Mittwoch: Ein Abschied mit Apfelduft
Schweren Herzens schleppen wir die Koffer in die Lobby. Sind wir nicht gerade erst angekommen? Aber ehe es nach Hause geht, führt uns ein letzter Abstecher ins alte Land.
Wir fahren durch ein weites Mosaik aus grünen Deichen und endlosen Obstplantagen. Im sanften Septemberlicht hängen die Äpfel rot und goldgelb an den Bäumen, als hätten sie sich mit buntem Schmuck behängt. In Jork besuchen wir einen Apfelhof. Die Obstbäuerin empfängt uns mit einem herzlichen „Moin“ und Sonnenschein. Voller Stolz erzählt sie vom arbeitsreichen Weg bis zur Ernte und von Sorten mit klingenden Namen wie Santana, Herbstprinz oder Holsteiner Cox.
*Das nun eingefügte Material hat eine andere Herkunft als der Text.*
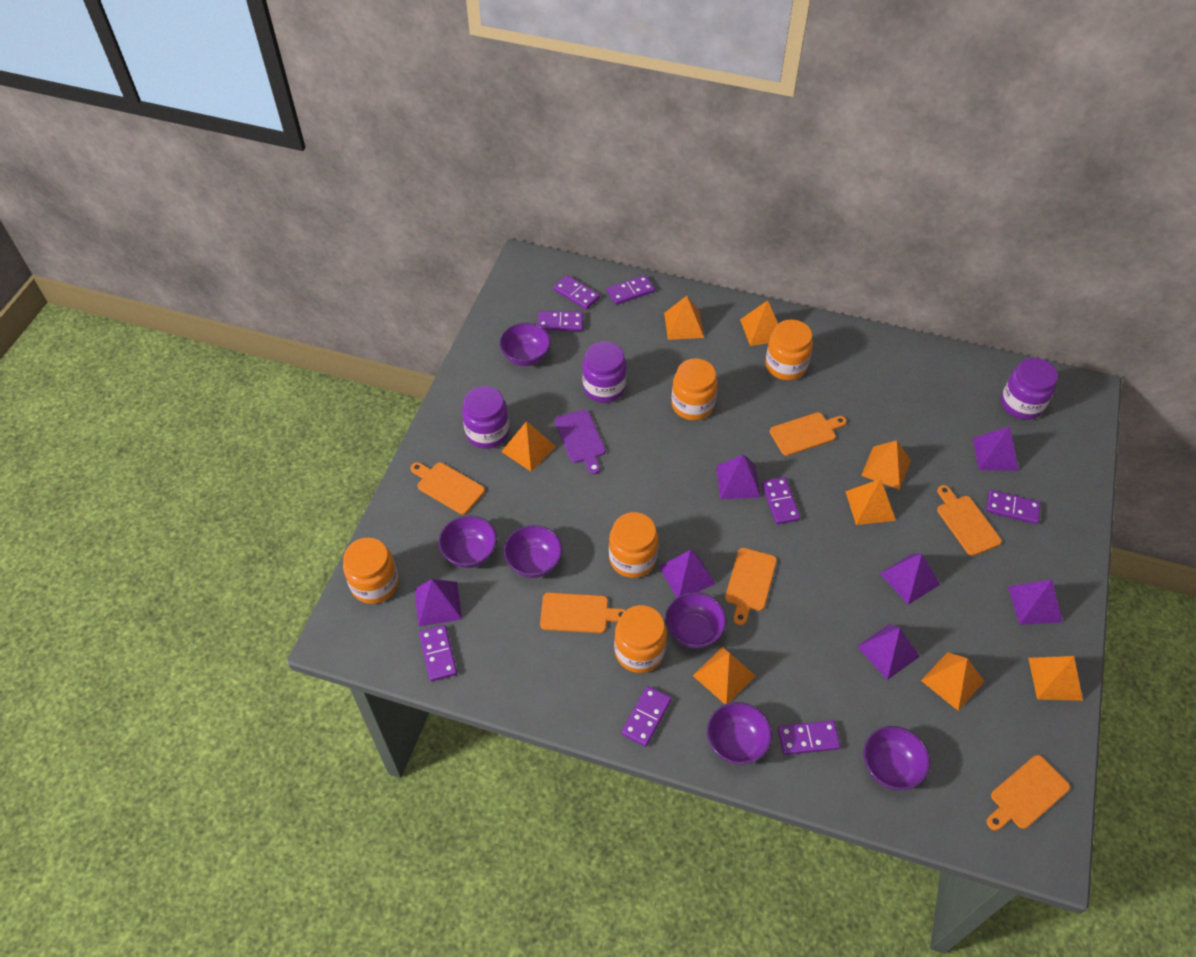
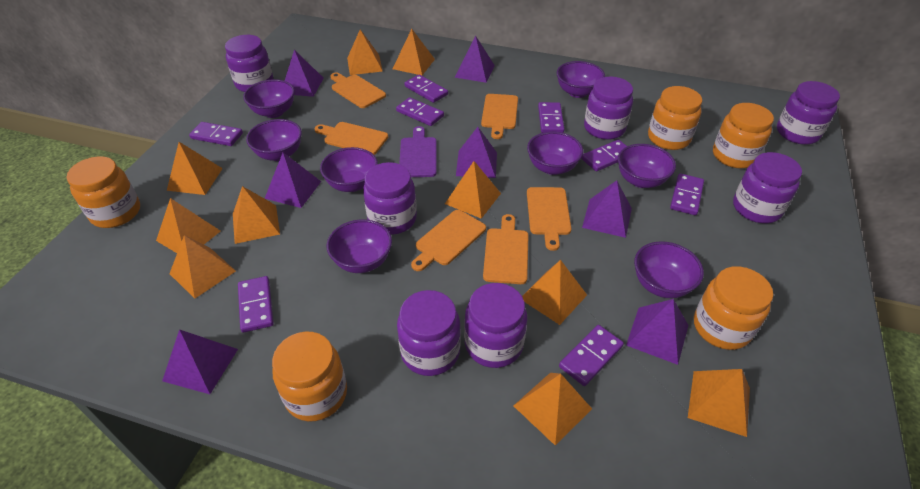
orange pyramid: 8 -> 10
purple bowl: 6 -> 8
purple jar: 3 -> 7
Wir kosten verschiedene Apfelsorten – knackig, saftig, süß. Fast riecht man schon den Apfelkuchen, der daraus werden könnte. Und so ging eine Reise zu Ende, die uns allen hoffentlich lange in Erinnerung bleiben wird. Hamburg zeigte sich mit all seinen Facetten – vom Sonnenschein bis zum Herbststurm, von hanseatischer Geschichte bis zu musikalischen Höhenflügen. Doch das Schönste war: wir erlebten all das gemeinsam. Es war eine wunderbare Gruppe, die mit Offenheit, Humor und guter Laune unterwegs war. Wir haben miteinander gestaunt, gelacht, genossen – und uns immer wieder gegenseitig angesteckt mit Begeisterung. Für mich war es eine Freude, Sie zu begleiten, und mehr noch: Sie haben mir die Arbeit zum Vergnügen werden lassen.
Mit einem herzlichen Dank an Sie alle sage ich: auf bald – vielleicht bis zur nächsten Reise.